Richard Dawkins makes the very important point that cleverness, which we certainly have, gives us no reason to think that animal consciousness is any less rich or intense than human consciousness (http://directactioneverywhere.com/theliberationist/2013/7/18/g2givxwjippfa92qt9pgorvvheired). Indeed, since cleverness is, in a sense, an alternative mechanism for evolutionary survival to feelings (a perfect computational machine would need no feelings, as feelings are just a heuristic), there is a plausible case that clever animals should be given LESS consideration.
But all of this is really irrelevant. Because the basis of political equality, as Peter Singer has argued, has nothing to do with the facts of our experience. Someone who is born without the ability to feel pain does not somehow lose her rights because of that difference.
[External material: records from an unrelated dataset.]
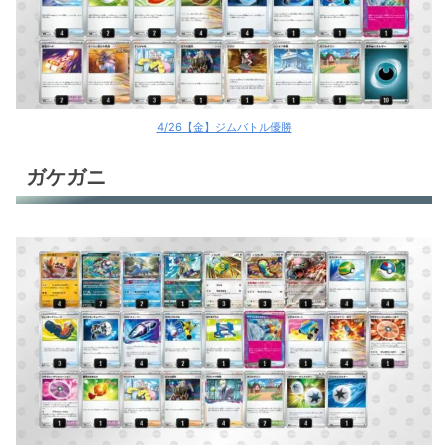
4/26【金】ジムバトル優勝
ガケガニ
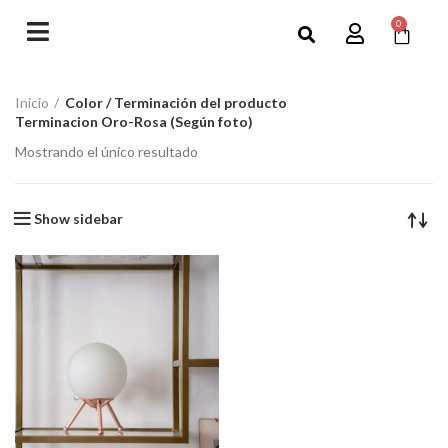
0
Inicio
Color / Terminación del producto
Terminacion Oro-Rosa (Según foto)
Mostrando el único resultado
Show sidebar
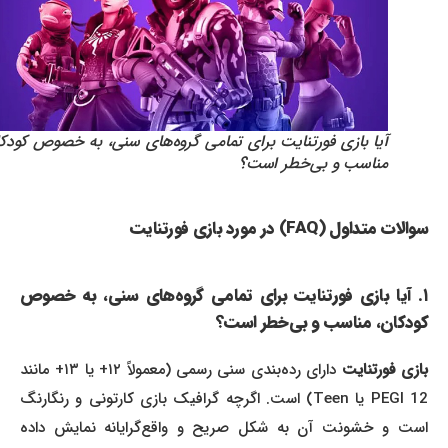
آیا بازی فورتنایت برای تمامی گروه‌های سنی، به خصوص کودکان،
مناسب و بی‌خطر است؟
سوالات متداول (FAQ) در مورد بازی فورتنایت
۱. آیا بازی فورتنایت برای تمامی گروه‌های سنی، به خصوص
کودکان، مناسب و بی‌خطر است؟
ازی فورتنایت
دارای رده‌بندی سنی رسمی (معمولاً ۱۲+ یا ۱۳+ مانند
PEGI 12 یا Teen) است. اگرچه گرافیک بازی کارتونی و رنگارنگ
است و خشونت آن به شکل صریح و واقع‌گرایانه نمایش داده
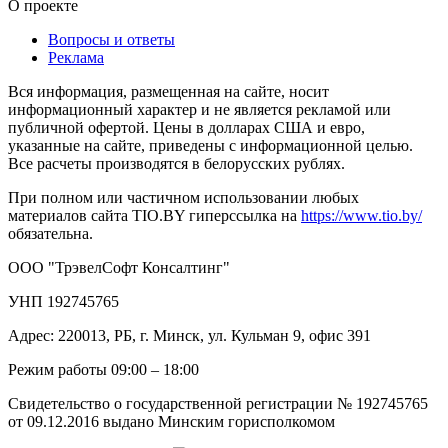
О проекте
Вопросы и ответы
Реклама
Вся информация, размещенная на сайте, носит
информационный характер и не является рекламой или
публичной офертой. Цены в долларах США и евро,
указанные на сайте, приведены с информационной целью.
Все расчеты производятся в белорусских рублях.
При полном или частичном использовании любых
материалов сайта TIO.BY гиперссылка на
https://www.tio.by/
обязательна.
ООО "ТрэвелСофт Консалтинг"
УНП 192745765
Адрес: 220013, РБ, г. Минск, ул. Кульман 9, офис 391
Режим работы 09:00 – 18:00
Свидетельство о государственной регистрации № 192745765
от 09.12.2016 выдано Минским горисполкомом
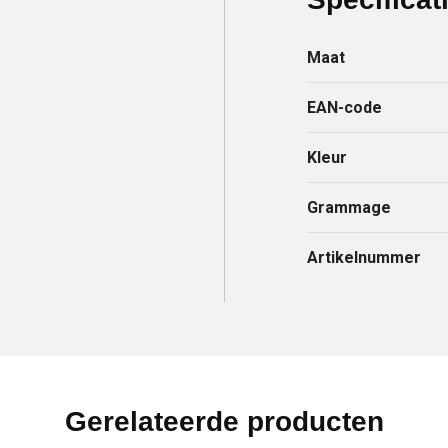
Maat
EAN-code
Kleur
Grammage
Artikelnummer
Gerelateerde producten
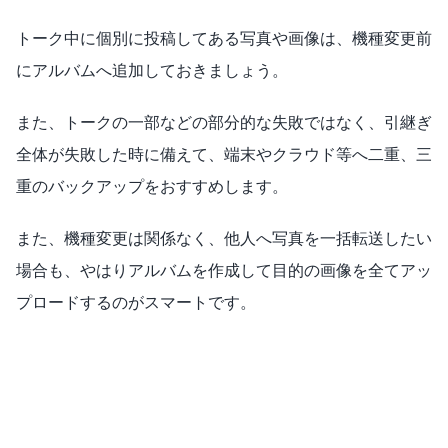
トーク中に個別に投稿してある写真や画像は、機種変更前
にアルバムへ追加しておきましょう。
また、トークの一部などの部分的な失敗ではなく、引継ぎ
全体が失敗した時に備えて、端末やクラウド等へ二重、三
重のバックアップをおすすめします。
また、機種変更は関係なく、他人へ写真を一括転送したい
場合も、やはりアルバムを作成して目的の画像を全てアッ
プロードするのがスマートです。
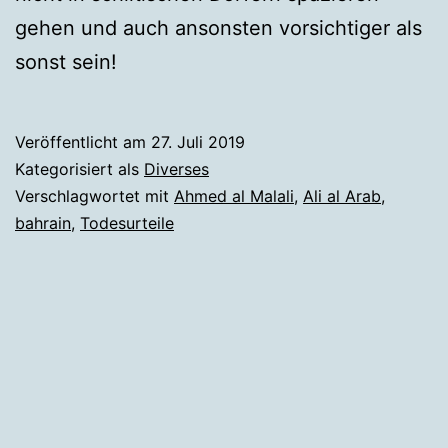
gehen und auch ansonsten vorsichtiger als
sonst sein!
Veröffentlicht am
27. Juli 2019
Kategorisiert als
Diverses
Verschlagwortet mit
Ahmed al Malali
,
Ali al Arab
,
bahrain
,
Todesurteile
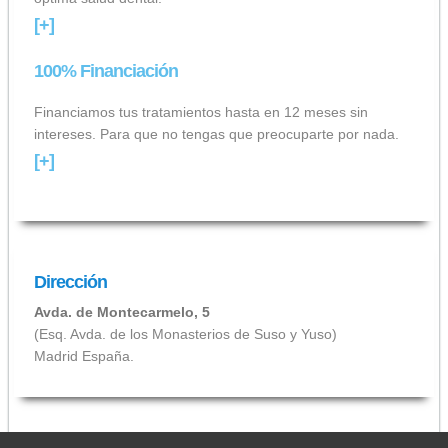
[+]
100% Financiación
Financiamos tus tratamientos hasta en 12 meses sin
intereses. Para que no tengas que preocuparte por nada.
[+]
Dirección
Avda. de Montecarmelo, 5
(Esq. Avda. de los Monasterios de Suso y Yuso)
Madrid España.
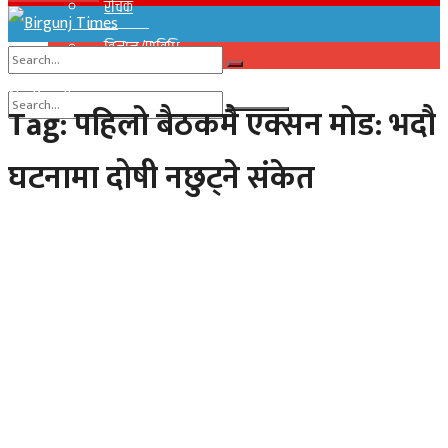
रोचक
विज्ञान/प्राविधि
No Result
Tag:
पहिलो बैठकमै एक्सन मोड: भदौ
View All Result
No Result
घटनामा दोषी नछुट्ने संकेत
View All Result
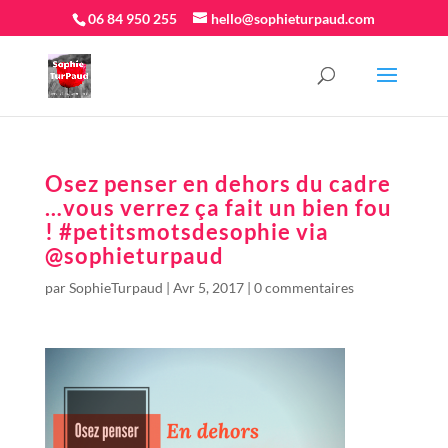
06 84 950 255
hello@sophieturpaud.com
Osez penser en dehors du cadre
…vous verrez ça fait un bien fou
! #petitsmotsdesophie via
@sophieturpaud
par
SophieTurpaud
|
Avr 5, 2017
|
0 commentaires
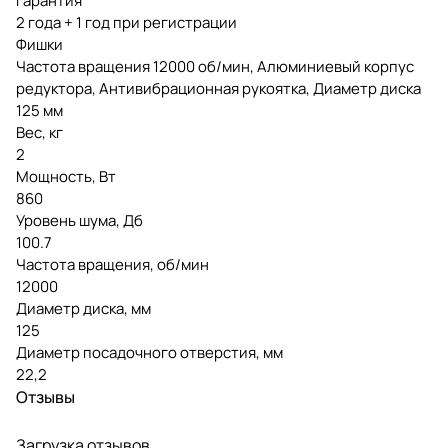
Гарантия
2 года + 1 год при регистрации
Фишки
Частота вращения 12000 об/мин, Алюминиевый корпус
редуктора, Антивибрационная рукоятка, Диаметр диска
125 мм
Вес, кг
2
Мощность, Вт
860
Уровень шума, Дб
100.7
Частота вращения, об/мин
12000
Диаметр диска, мм
125
Диаметр посадочного отверстия, мм
22,2
Отзывы
Загрузка отзывов...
Because equality is not a factual description, it is a normative demand—namely, that every being who crosses the threshold of sentience, every being that could be said to HAVE a will—ought be given the same respect and freedom that we ask for ourselves, as “willing” creatures.
“Suppose we found a morphine-like drug which effectively and provably wireheads NON-WHITE PEOPLE to be happy with their living conditions, and with no side effects for WHITE PEOPLE consuming their flesh.”
Has a different sort of emotional impact, no?
The extended discussion here is unnecessary. Violence against helpless children is a very simple issue. And it is wrong. Period.
Anyone who says otherwise is:
thoughtlessly parroting a bigoted culture;
a monster; or
both.
My sperm has the potential to become human. When I realized almost all of them were dying because of my continued existence, I decided that I will have to kill myself. It was the only rational thing to do.